The Sovereign Lord has given me a well-instructed tongue,
to know the word that sustains the weary.
He wakens me morning by morning,
wakens my ear to listen like one being instructed.
- Isaiah 50:4
“But to you who are listening I say: Love your enemies, do good to those who hate you, bless those who curse you, pray for those who mistreat you.
- Luke 6:27-28
“Why do you call me, ‘Lord, Lord,’ and do not do what I say? As for everyone who comes to me and hears my words and puts them into practice, I will show you what they are like. They are like a man building a house, who dug down deep and laid the foundation on rock. When a flood came, the torrent struck that house but could not shake it, because it was well built. But the one who hears my words and does not put them into practice is like a man who built a house on the ground without a foundation. The moment the torrent struck that house, it collapsed and its destruction was complete.”
- Luke 6:46-49
“Have we learned the habit of listening to what God says? Have we added this resolute hearing in our practical life? We may be able to give a testimony as to what God has done for us, but does the life we live evidence that we are not listening now, but living only in the memory of what we once heard? We have to keep our ears trained to detect God’s voice, to be continually renewed in the spirit of our mind. If when a crisis comes we instinctively turn to God, we know that the habit of hearkening has been formed. At the beginning there is the noisy clamour of our own misgivings; we are so taken up with what we have heard that we cannot hear any more. We have to hearken to that which we have not listened to before, and to do it we must be insulated on the inside.

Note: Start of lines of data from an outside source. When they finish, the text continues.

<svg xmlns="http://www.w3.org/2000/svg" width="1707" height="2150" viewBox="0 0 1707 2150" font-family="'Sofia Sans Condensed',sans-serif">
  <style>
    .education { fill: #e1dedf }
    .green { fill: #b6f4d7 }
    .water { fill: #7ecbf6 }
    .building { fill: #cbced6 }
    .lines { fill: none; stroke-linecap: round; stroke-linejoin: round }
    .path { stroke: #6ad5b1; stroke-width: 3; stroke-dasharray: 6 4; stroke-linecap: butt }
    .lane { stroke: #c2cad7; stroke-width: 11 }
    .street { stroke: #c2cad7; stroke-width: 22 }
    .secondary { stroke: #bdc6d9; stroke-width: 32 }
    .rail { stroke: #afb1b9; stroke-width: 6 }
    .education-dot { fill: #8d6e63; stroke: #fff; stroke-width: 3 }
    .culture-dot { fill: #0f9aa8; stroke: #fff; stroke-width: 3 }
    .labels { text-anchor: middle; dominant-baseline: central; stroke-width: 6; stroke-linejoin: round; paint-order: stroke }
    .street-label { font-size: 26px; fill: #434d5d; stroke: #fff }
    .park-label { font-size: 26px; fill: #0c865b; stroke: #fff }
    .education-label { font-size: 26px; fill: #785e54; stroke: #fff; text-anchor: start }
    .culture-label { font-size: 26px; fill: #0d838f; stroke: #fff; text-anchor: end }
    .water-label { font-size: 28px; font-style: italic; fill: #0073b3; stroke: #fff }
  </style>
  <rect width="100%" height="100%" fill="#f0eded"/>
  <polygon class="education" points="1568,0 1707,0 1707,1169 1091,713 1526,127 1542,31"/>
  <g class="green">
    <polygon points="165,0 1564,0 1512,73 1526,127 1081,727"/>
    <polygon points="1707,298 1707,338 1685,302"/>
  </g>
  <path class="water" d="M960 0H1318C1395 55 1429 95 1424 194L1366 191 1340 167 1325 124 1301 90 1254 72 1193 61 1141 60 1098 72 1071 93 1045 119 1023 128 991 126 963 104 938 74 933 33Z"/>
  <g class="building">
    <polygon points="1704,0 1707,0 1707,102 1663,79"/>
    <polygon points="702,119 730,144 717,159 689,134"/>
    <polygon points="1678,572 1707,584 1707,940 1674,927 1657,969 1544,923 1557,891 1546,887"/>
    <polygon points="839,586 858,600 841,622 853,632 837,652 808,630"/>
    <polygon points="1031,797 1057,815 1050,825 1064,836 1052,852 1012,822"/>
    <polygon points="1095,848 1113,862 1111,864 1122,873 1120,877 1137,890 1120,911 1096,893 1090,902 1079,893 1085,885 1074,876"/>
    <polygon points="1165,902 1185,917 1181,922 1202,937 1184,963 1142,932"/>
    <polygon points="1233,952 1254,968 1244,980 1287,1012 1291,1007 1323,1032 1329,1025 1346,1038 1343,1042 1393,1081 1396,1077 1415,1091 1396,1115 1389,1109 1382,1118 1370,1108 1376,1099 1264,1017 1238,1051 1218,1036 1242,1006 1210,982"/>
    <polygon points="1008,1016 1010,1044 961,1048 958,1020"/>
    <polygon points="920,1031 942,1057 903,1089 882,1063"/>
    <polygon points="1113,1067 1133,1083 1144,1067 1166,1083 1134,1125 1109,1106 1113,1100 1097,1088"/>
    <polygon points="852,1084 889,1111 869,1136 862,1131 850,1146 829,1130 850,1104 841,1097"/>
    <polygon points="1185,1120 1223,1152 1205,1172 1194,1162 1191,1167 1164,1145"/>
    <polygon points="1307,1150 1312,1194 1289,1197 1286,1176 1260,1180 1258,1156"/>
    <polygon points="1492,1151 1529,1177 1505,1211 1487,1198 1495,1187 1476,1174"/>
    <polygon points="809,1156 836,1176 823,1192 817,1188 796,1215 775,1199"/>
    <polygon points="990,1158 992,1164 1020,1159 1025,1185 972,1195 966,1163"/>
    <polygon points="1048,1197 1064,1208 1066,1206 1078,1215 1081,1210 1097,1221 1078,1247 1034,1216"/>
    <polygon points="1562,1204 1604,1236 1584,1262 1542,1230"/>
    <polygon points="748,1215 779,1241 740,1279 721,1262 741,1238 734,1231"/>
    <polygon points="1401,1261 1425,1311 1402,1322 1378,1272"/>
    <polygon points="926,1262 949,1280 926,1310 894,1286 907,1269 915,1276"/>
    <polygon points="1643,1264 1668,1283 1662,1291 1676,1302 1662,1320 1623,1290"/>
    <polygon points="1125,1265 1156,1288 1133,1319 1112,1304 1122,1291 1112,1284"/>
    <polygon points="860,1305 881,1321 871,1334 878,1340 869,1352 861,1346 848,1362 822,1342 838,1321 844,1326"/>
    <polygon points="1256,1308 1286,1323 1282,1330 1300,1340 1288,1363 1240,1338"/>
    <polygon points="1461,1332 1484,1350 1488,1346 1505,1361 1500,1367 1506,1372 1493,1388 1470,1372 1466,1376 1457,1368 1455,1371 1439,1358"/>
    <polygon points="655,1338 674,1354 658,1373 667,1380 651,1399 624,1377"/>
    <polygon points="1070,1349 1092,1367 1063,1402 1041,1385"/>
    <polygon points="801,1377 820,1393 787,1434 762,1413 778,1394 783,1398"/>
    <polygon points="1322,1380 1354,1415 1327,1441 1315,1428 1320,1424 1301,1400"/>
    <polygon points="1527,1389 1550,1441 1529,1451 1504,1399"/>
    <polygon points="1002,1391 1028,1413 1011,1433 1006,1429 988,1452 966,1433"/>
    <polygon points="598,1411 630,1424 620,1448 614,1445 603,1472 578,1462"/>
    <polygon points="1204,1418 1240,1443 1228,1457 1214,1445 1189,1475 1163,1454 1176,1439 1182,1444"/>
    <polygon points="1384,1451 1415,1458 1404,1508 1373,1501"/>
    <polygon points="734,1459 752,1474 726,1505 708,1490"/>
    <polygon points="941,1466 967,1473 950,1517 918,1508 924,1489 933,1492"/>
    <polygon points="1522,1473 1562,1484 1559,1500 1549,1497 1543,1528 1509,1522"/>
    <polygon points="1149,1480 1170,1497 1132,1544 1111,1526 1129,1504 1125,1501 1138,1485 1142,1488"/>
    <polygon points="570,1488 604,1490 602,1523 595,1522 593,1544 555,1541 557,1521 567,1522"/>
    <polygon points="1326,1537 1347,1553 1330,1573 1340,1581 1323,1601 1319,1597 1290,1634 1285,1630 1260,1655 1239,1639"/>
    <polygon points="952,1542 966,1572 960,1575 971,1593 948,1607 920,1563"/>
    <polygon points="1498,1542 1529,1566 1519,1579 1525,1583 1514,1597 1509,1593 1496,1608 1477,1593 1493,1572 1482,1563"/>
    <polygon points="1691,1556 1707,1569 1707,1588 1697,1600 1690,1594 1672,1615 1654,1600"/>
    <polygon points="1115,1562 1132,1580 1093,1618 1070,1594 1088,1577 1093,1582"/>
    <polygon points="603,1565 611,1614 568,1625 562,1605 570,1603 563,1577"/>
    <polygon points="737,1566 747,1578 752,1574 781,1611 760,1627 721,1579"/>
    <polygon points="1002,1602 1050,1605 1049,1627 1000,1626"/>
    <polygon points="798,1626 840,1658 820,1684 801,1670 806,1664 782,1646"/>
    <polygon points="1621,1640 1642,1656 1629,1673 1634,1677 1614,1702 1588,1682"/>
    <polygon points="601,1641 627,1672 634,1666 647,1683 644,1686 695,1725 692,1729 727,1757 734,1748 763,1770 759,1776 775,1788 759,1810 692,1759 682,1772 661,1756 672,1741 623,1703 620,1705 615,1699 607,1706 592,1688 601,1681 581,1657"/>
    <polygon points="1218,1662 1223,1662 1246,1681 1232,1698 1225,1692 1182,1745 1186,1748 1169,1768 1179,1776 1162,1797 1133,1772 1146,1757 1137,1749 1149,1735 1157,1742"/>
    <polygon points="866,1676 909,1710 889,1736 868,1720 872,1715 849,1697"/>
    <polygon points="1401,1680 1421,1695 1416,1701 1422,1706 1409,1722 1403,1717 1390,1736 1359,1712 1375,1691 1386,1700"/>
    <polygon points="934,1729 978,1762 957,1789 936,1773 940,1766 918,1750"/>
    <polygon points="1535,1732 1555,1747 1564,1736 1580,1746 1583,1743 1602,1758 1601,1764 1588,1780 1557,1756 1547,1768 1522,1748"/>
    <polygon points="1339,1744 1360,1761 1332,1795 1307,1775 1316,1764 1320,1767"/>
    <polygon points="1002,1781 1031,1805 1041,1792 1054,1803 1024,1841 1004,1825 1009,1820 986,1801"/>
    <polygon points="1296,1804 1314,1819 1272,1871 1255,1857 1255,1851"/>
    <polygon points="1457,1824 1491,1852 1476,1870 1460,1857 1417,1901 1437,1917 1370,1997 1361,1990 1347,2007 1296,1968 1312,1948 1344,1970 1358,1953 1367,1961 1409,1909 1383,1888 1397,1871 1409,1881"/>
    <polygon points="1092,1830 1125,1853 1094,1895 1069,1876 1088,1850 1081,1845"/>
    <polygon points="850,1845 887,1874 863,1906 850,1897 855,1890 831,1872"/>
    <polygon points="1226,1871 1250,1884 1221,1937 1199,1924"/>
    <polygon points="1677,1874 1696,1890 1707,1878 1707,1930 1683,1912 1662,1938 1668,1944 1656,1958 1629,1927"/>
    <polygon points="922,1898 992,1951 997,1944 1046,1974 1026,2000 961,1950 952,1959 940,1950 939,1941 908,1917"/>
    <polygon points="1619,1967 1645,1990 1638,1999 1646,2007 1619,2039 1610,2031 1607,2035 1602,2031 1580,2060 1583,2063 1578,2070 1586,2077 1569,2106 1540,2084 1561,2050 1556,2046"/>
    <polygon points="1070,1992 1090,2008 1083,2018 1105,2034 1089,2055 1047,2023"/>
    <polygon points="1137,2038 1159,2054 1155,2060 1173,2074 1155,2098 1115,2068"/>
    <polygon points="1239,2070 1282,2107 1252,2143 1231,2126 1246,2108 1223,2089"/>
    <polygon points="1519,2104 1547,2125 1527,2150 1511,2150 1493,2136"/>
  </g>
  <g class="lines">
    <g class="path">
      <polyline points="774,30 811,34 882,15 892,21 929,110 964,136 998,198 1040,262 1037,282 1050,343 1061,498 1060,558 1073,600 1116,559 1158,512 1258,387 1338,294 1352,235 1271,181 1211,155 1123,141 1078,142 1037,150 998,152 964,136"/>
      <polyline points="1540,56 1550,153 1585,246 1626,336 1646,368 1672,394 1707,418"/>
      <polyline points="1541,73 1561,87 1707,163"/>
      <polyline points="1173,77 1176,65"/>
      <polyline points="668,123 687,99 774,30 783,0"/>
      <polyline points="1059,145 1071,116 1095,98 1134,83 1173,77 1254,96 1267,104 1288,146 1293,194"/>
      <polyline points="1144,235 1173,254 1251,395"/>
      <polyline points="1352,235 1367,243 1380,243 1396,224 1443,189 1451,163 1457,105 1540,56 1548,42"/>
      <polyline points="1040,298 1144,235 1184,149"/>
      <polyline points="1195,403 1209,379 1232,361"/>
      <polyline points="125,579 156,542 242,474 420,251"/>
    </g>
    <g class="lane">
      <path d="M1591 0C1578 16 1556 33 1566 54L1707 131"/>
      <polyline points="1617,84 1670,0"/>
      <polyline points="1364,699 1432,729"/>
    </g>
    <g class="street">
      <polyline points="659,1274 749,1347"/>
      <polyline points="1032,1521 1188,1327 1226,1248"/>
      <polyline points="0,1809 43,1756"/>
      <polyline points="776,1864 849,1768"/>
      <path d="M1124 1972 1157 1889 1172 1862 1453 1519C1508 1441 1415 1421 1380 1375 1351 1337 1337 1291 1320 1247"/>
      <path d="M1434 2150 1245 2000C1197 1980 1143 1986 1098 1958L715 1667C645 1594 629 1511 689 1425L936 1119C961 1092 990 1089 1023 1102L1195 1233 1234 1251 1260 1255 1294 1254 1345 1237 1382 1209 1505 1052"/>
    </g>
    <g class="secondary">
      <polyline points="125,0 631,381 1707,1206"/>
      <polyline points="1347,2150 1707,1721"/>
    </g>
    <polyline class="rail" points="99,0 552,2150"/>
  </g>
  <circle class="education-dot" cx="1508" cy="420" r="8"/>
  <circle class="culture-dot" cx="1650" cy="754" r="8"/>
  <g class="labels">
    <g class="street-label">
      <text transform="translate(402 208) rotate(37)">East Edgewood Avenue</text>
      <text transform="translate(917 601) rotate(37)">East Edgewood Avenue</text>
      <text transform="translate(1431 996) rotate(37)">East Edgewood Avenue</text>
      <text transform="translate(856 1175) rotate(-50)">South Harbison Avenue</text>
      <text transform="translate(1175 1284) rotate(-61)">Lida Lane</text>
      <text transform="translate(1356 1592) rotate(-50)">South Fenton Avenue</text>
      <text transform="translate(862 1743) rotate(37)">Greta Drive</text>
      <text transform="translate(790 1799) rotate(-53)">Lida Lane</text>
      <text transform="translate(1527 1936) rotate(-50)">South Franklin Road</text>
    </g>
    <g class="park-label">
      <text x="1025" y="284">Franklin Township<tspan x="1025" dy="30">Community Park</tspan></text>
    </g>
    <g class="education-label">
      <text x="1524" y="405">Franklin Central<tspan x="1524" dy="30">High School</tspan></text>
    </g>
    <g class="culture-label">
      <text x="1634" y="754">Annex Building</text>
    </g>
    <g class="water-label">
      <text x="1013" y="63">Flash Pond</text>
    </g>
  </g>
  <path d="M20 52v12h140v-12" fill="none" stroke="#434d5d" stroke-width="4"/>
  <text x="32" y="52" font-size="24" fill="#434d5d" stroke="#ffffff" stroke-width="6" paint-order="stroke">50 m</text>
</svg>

“’He wakeneth mine ear to hear as the learned.’ Once a week at least read the Sermon on the Mount and see how much you have hearkened to it-‘Love your enemies, bless them that curse you’; we do not listen to it because we do not want to. We have to learn to hearken to Jesus in everything, to get into the habit of finding out what He says. We cannot apply the teachings of Jesus unless we are regenerated, and we cannot apply all His teachings at once. The Holy Spirit will bring back to our remembrance a certain word of our Lord’s and apply it to the particular circumstances we are in, the point is-are we going to obey it? ‘Whosoever … heareth my sayings, and doeth them … ‘When Jesus Christ brings a word home, never shirk it.”
- Oswald Chambers, Daily Thoughts for Disciples (November 17, from Grow up into Him)
“In times of war and not before,
God and the soldier we adore.
But in times of peace and all things righted,
God is forgotten and the soldier slighted.”
- Rudyard Kipling, A Time for Prayer
Rev. Chambers makes the point clearly here. He causes me to think of the poem of varied provenance, quoted with the Kipling version, we hearken to God in the hard times, but we forget God when the trouble is over.
But if we do not incline our ears to God, we will never hear Him. And when we only incline our ears to God in the tough times, the “tough times” often make so much noise that we could not hear God’s voice.
But if we incline our ears and listen in peaceful times, we can get to know God’s voice. When Jesus made the “I AM” statement about being the good shepherd, He said that those sheep that were His hear His voice, but do we train ourselves to hear His voice all the time?
Kipling’s poem is “A Time for Prayer” but Paul wrote the Thessalonians and told them to pray continually. It is not that any time is a good time for prayer; it is that ALL time is THE time for prayer.
And when we pray, we need to shutdown our side of the conversation. Too often, we talk about what we want, and maybe a little about what we need. We say some rehearsed lines of praise and thanks, and then we say “Amen” and get back to what we were doing.
We never hang around, being quiet, to hear God’s voice.
But if we can do that in the easy times, the good times, we will know how to hear God’s voice in spite of the shouts from the “bad times.”
Soli Deo Gloria. Only to God be the Glory.